Given these distinctions, FCT is a tactic that serves the strategy of ameliorating certain types of behavioral problems, particularly in individuals who have limited verbal repertoires. It is one way – there are others – of decreasing the occurrence of target behaviors. Although there is an FCT literature describing particular procedures that might be used to teach appropriate alternative behavior and weaken existing problem behavior, FCT is a label for this tactic, not a particular procedure or technique for implementing the tactic.
Given this clarification, FCT is a perfectly reasonable tactic for decreasing problem behavior, and it is widely used. Labeling the tactic “functional communication training” purchases the conceptual problems already discussed, however.
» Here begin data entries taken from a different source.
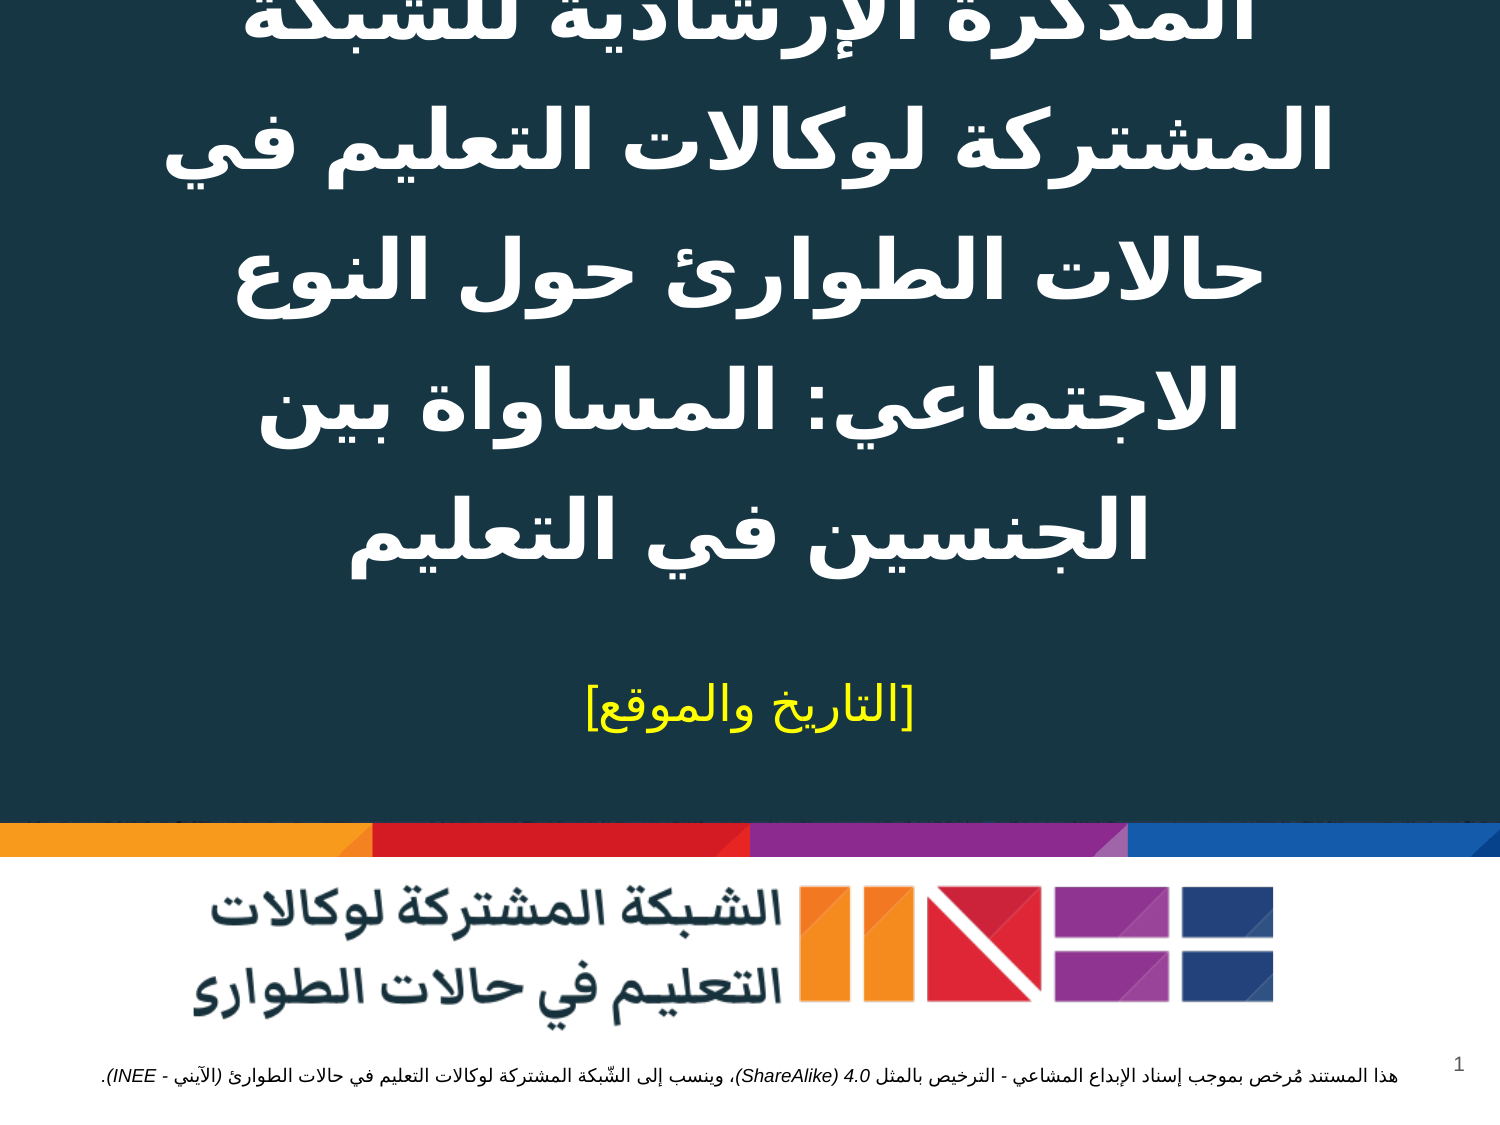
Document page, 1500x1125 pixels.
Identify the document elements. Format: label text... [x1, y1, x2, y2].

title المذكرة الإرشادية للشبكة المشتركة لوكالات التعليم في حالات الطوارئ حول النوع الاجتماعي: المساواة بين الجنسين في التعليم [التاريخ والموقع] [85, 209, 1415, 747]
text_box هذا المستند مُرخص بموجب إسناد الإبداع المشاعي - الترخيص بالمثل 4.0 (ShareAlike)، وينسب إلى الشّبكة المشتركة لوكالات التعليم في حالات الطوارئ (الآيني - INEE). [24, 1049, 1476, 1102]
text_box [0, 874, 1500, 1125]
slide_number ‹#› [1424, 1036, 1480, 1090]
picture [193, 883, 1274, 1032]
picture [0, 821, 1500, 867]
Viewing problem behavior as the act of communicating or as communicating something is a mentalistic distraction from the more conceptually and scientifically sound alternative of focusing on the physically verifiable contingencies between a behavior and its consequences.
The term “functional” is also a bit of a problem in this context, although there is nothing at all wrong with this term in general. In fact, it is so widely used in our field that it sometimes seems to be attached as a modifier here and there merely because of its general “goodness.” What is odd in this application is that the problem behavior motivating the intervention is already functional. Were it not, there would be no problem behavior. That is, the problem behavior serves the function of producing the consequences that maintain the behavior. The behavior may be problematic in some way for the individual and others, but is remains functional for the individual by definition, regardless of the problems it may otherwise cause.
Of course, the idea that justifies the tactic of teaching and supporting an alternative behavior that is more acceptable than the problem behavior – and that might be able to replace the problem behavior in the individual’s repertoire – is that the alternative behavior will also be functional. The notion that it may be able to replace the problem behavior is predicated on the possibility that it may serve the same function as the problem behavior, such as getting attention, but without all of the undesirable side effects. This can work well, as long as the maintaining consequences are themselves acceptable. (See Johnston, 2006, for a discussion of replacing problem behavior.)
So, FCT is not a good label for an otherwise perfectly viable tactic for addressing behavior problems because it encourages misunderstandings ABA could well do without. Couldn’t we just describe this tactic as establishing alternative behaviors, particularly favoring those that serve the same function as the problem behavior?
References
Johnston, J. M. (2006). “Replacing” Problem Behavior: An analysis of tactical
alternatives. The Behavior Analyst, 29 (1), 1-11.
Johnston, J.M. & Pennypacker, H.S. (2009). Strategies and tactics of behavioral
research, third edition. New York: Routledge.